At the same time, I can also understand people like journalist Akhmedova, who find it difficult to agree with their choice of methods and the ‘bright future’ they wish to accomplish. I love at least half of their performances, but I confess to be somewhat shocked by their worldview as expressed in the interview. While Voina opposes elitism, they have created a self-image of a revolutionary artist, which exempts them from the moral implications of their actions. Is this what contemporary art is about? I doubt it.

Social and political dimensions

Another article written a few months before the innovation price was awarded sums it up pretty well:
‘Voina’ is phenomenal because they cause irritation even among the people who sympathize with the traditional performance artists. The group deliberately crossed the borders of both the artistic community and the protest movement. Contemporary art gladly uses political motives, but even in its most radical forms does not allow the departure from the realm of artistic expressions. Political activists on the other hand demand clear and unequivocal slogans. ‘Voina‘ defies the rules of both communities. The groups performances thereby eliminate of the borders between these two isolated spheres.
The members of the group accuse contemporary artists of hypocrisy and complaisance, and since they do not hold back in their expressions, they have caused many  discussions within the art community. Should the art community support this group which is ideologically so different from us?

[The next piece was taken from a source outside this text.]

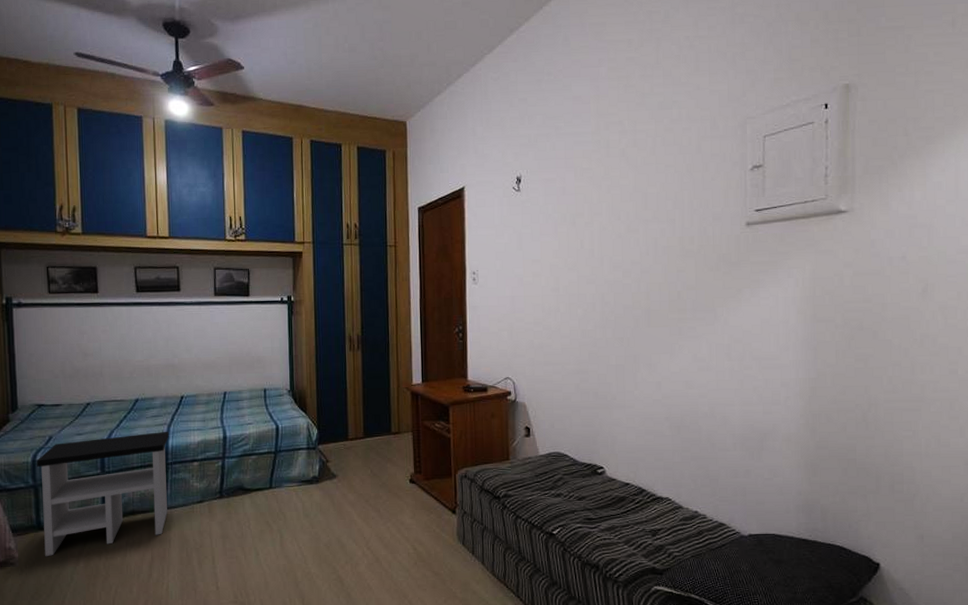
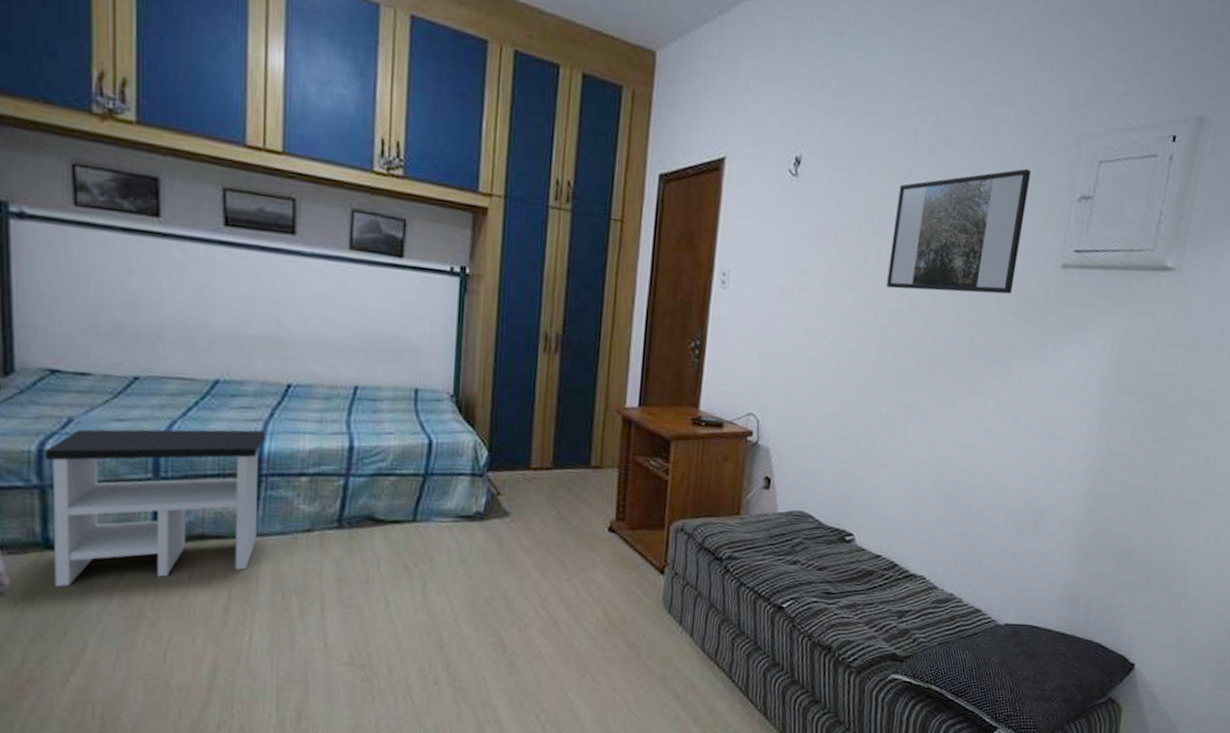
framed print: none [600,153,707,264] -> present [886,168,1032,294]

By now we know that the art community, or at least the jury of the Innovation price, has come out in support of Voina. But let’s be fair. In 2010 there just wasn’t an visual art performance, which got as much public attention as Voina’s penis. All questions about aesthetics, morality and legality aside, the jury would have simply discredited themselves and the award had they picked another performance.
I am sure someone may dive into correspondence between the Ministry of Culture, whose approval is officially required to select the jury, and the National Museum of Contemporary Art and find proof of political interference or the relative lack thereof. I will only note that by decree of the Ministry Eroveyev, the curator not long ago persecuted and convicted for hurting the feelings of Orthodox believers, was included in the jury. If the authorities really intended to hold the cultural community in an stranglehold, he wouldn’t have been there in the first place.
I am however not so interested in whether that particular glass is half full or half empty. The decisive force in the decision to award the innovation price to Voina has clearly been the public and the media, which just loved the defiance represented by Voina’s phallus sticking it up against the FSB headquarters.
Comparisons between Khrushchev’s thaw and Medvedev’s presidency are exemplary, but we should not forget that Russia today is fundamentally different from the Soviet Union in the 1960s. What we see today is not the appeasement of the people with cultural liberties, it’s a cultural rejuvination. The public and foremost the younger, internet generation is in charge.
Let us therefore not equate the award for Voina’s phallus with the publication of Solzhenitsyn’s  ‘One Day in the Life of Ivan Denisovich’. In the time to come Russia’s cultural rejuvenation will have much more to offer than the painting of a dick.
Please, what would our grandchildren’s children think of us?